Regardless of which side of the aisle you belong, there is no question you have heard of the issue of income inequality in the United States. The disparity between wealth and income growth for the top 20 percent of income earners and the bottom 80 percent became very pronounced–and highly politicized–following the recession that began in 2008. While many disagree about the cause of the income gap, I believe that the issue stems from major institutionalized issues within our government. If these larger issues are not fixed, we cannot even begin to tackle the growing disparity of the income gap or focus on the future economic development of the United States.
Figures are thrown all over the place: the top 1 percent (a phrase popularized by the Occupy Wall Street movement) earns a fifth of the income in the United States and received the most income growth since the 1970s; the average CEO makes 400 times what the average worker makes.

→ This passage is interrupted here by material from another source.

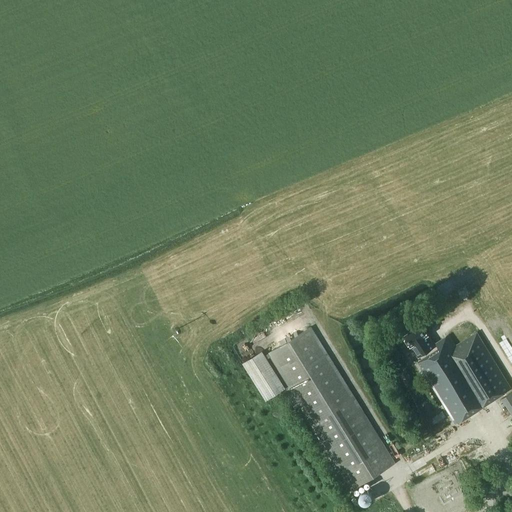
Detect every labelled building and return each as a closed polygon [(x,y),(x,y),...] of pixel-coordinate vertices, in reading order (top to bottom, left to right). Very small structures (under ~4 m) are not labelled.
[(474,269),(452,278),(457,290),(479,281),(474,269)] [(418,357),(435,346),(428,335),(428,334),(421,323),(403,335),(410,346),(411,346),(418,357)] [(269,352),(353,488),(394,463),(310,326),(269,352)] [(436,351),(417,363),(423,371),(455,423),(511,388),(477,332),(455,345),(448,334),(439,340),(443,346),(439,348),(436,351)] [(284,387),(262,351),(244,362),(265,398),(284,387)] [(511,391),(502,398),(511,413),(511,391)] [(364,504),(365,504),(366,504),(367,504),(368,503),(369,503),(370,502),(371,502),(371,501),(372,500),(372,499),(372,498),(372,497),(372,496),(372,495),(371,494),(371,493),(370,492),(369,492),(368,491),(367,491),(366,491),(365,491),(364,491),(363,491),(362,491),(362,492),(361,493),(360,493),(360,494),(359,495),(359,496),(359,497),(359,498),(359,499),(360,500),(360,501),(361,502),(361,503),(362,503),(363,504),(364,504)]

These are incredibly startling facts. According to the World Bank, which led a report on income and wealth inequality throughout the world, the United States is currently more inequitable than every other developed country in the world, along with developing countries Brazil, Rwanda, and Uganda, among others.
President Barack Obama cited some of these figures in his State of the Union address and characterized inequality as one of the most pressing issues for his presidency. The use of inequality as a means of generating political support, both by Obama and other groups such as the occupy movement, is a bit of a misinterpretation–it only offers a small glimpse of the larger issues facing the country.
During the time period that inequality skyrocketed in the United States, social mobility–the ability for an individual to change their socioeconomic status–did not actually worsen. According to studies published by Harvard and UC Berkeley, social mobility has always been relatively slow. Many politicians want to return the economy to that of yester-year, but in reality the halcyon days they refer to are not much different from our own time.
Income inequality is absolutely a pressing issue in this country, but it is not causally related to many of the problems that we face. What has to be kept in mind is what the end goal that the United States is trying to achieve economically. Things like economic competitiveness and long-term solvency are not going to be accomplished by targeting income and wealth inequality. If we were to solve some of the problems that are at the heart of those issues, such as social mobility and equal opportunity, then inequality would be significantly mitigated.
It would be impossible and inefficient to have a completely equitable and fair country, but the role of the government is to help improve the inherent state of unfairness that exists. Nevertheless, if this administration is going to try to tackle the issue, larger and more institutionally ingrained problems need to be addressed–income inequality by itself is nothing more than a by-product of these larger issues, and solely focusing on it is not going to achieve the goals of Obama’s administration.